Seen on the web: “There’s value in having children learn and even memorize the basic tenants of their faith.”

There’s a story of a man who was deeply depressed, felt that life was pointless, and decided to commit suicide. He had been raised a Catholic but had left the Church years before. As he was about to overdose, his last thoughts were “Why did God even make me?” The words of the old Baltimore Catechism suddenly were in his head: “God made me to know Him, to love Him, and to serve Him in this world, and to be happy with Him forever in the next”.

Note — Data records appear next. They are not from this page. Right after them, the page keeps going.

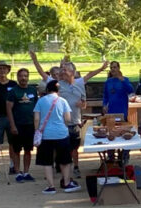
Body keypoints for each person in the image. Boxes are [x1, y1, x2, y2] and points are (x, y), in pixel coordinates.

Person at [29, 50, 104, 179]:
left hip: (75, 122)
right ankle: (58, 170)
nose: (62, 72)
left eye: (65, 70)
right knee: (60, 149)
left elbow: (89, 80)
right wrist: (35, 60)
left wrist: (102, 68)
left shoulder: (80, 83)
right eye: (62, 70)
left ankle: (75, 167)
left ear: (73, 72)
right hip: (60, 124)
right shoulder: (56, 84)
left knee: (74, 148)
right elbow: (43, 74)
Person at [33, 80, 82, 194]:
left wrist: (37, 130)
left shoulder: (41, 101)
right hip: (61, 134)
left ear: (47, 90)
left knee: (47, 162)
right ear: (58, 90)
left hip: (45, 135)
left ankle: (51, 186)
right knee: (65, 160)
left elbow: (36, 119)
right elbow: (68, 119)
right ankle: (66, 183)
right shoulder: (63, 101)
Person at [7, 68, 39, 183]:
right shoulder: (13, 91)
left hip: (30, 124)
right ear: (17, 77)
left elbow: (37, 108)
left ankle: (26, 172)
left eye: (25, 76)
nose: (23, 78)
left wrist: (37, 125)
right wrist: (12, 125)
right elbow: (9, 109)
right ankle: (17, 172)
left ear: (28, 77)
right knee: (16, 150)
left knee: (28, 150)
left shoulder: (33, 90)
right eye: (21, 76)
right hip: (18, 124)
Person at [0, 61, 16, 177]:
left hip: (11, 117)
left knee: (12, 143)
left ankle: (12, 165)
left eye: (4, 68)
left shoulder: (13, 84)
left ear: (8, 70)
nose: (2, 71)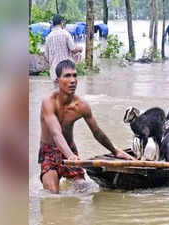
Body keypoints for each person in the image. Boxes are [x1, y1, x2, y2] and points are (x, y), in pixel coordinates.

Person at [38, 59, 135, 194]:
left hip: (70, 149)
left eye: (75, 75)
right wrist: (70, 156)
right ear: (57, 81)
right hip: (49, 152)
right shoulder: (48, 103)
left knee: (84, 190)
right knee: (52, 195)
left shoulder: (81, 106)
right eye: (67, 76)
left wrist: (115, 151)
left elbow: (97, 132)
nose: (72, 80)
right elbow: (56, 133)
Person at [45, 14, 82, 82]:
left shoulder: (48, 37)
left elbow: (46, 57)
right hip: (66, 70)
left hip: (54, 72)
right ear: (61, 22)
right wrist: (80, 49)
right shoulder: (66, 34)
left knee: (56, 90)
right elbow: (73, 49)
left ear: (53, 24)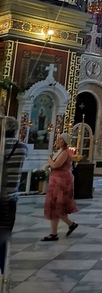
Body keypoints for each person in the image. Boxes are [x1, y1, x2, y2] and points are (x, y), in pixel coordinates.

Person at [0, 117, 28, 274]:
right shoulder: (22, 148)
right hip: (11, 199)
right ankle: (2, 271)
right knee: (3, 237)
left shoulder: (1, 146)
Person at [42, 132, 79, 241]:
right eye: (57, 139)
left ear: (65, 142)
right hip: (56, 181)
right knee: (53, 207)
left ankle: (70, 224)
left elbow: (55, 165)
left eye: (60, 139)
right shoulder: (60, 151)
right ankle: (54, 233)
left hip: (61, 182)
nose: (57, 141)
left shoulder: (65, 152)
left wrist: (49, 160)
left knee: (57, 206)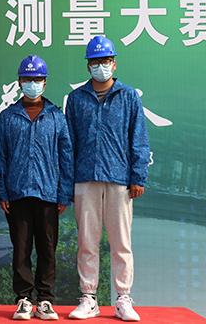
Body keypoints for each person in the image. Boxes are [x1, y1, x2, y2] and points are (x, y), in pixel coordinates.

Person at [66, 36, 149, 322]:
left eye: (106, 61)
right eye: (95, 62)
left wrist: (138, 176)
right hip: (84, 177)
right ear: (88, 66)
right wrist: (68, 183)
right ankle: (89, 298)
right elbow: (69, 144)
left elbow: (139, 138)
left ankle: (123, 298)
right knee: (87, 242)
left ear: (114, 64)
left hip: (118, 178)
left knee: (121, 243)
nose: (101, 66)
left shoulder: (128, 96)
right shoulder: (77, 99)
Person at [0, 55, 74, 321]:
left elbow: (66, 157)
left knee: (48, 248)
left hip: (48, 193)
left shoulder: (56, 117)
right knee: (21, 248)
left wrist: (64, 194)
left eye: (37, 79)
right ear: (19, 82)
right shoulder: (8, 117)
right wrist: (1, 191)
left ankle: (45, 300)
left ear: (45, 83)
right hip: (17, 193)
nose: (32, 84)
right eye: (28, 79)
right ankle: (24, 299)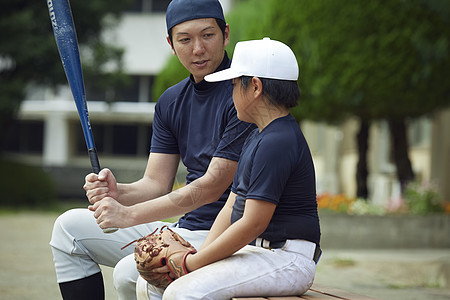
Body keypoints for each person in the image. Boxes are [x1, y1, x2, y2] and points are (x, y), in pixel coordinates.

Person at [49, 0, 255, 299]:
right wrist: (117, 192)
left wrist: (128, 216)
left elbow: (211, 187)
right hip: (185, 227)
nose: (197, 48)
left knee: (129, 272)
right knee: (68, 229)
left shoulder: (244, 93)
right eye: (185, 39)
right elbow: (156, 184)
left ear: (226, 34)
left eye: (207, 35)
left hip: (229, 232)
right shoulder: (171, 102)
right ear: (171, 44)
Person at [147, 38, 321, 299]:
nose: (231, 93)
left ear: (255, 87)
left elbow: (252, 223)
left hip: (288, 259)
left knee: (183, 292)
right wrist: (197, 256)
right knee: (153, 285)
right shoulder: (258, 135)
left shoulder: (278, 140)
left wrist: (191, 264)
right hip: (262, 254)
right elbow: (232, 206)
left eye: (233, 85)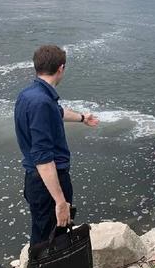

He was so startled that he dropped the pills. Then he started thinking and remembering what he had learned in Catholic school, all those many years ago. He decided to go see a priest and talk things over. He never tried to commit suicide again.

The point here is that there’s value in having children learn and even memorize the basic tenants of their faith. Often, in moments of distress, we can’t think clearly. It’s then that the prayers and teachings we learned as children can come to our aid and get us through those desperate moments to a safer place. The Catechism’s been like a rock, for those who were raised with it. It taught us the basics in a very simple language. And it’s always there, even if on the back burner, to be brought forward when needed.

Posted by Shane O’Neill

Read the “old” Baltimore Catechism here


  1. I often tell my grandchildren to learn their faith well, because if they ever find themselves in trouble, Jesus will help them through it, no matter what trouble it is. I have two ready to go away to college, and I only hope they know their faith…

    • When my oldest son went off to college my wife and I prayed that God would keep him close. On our first visit to the dorm we soon realized that his room was located right across the street from a Catholic Church/Newman Center. God is good.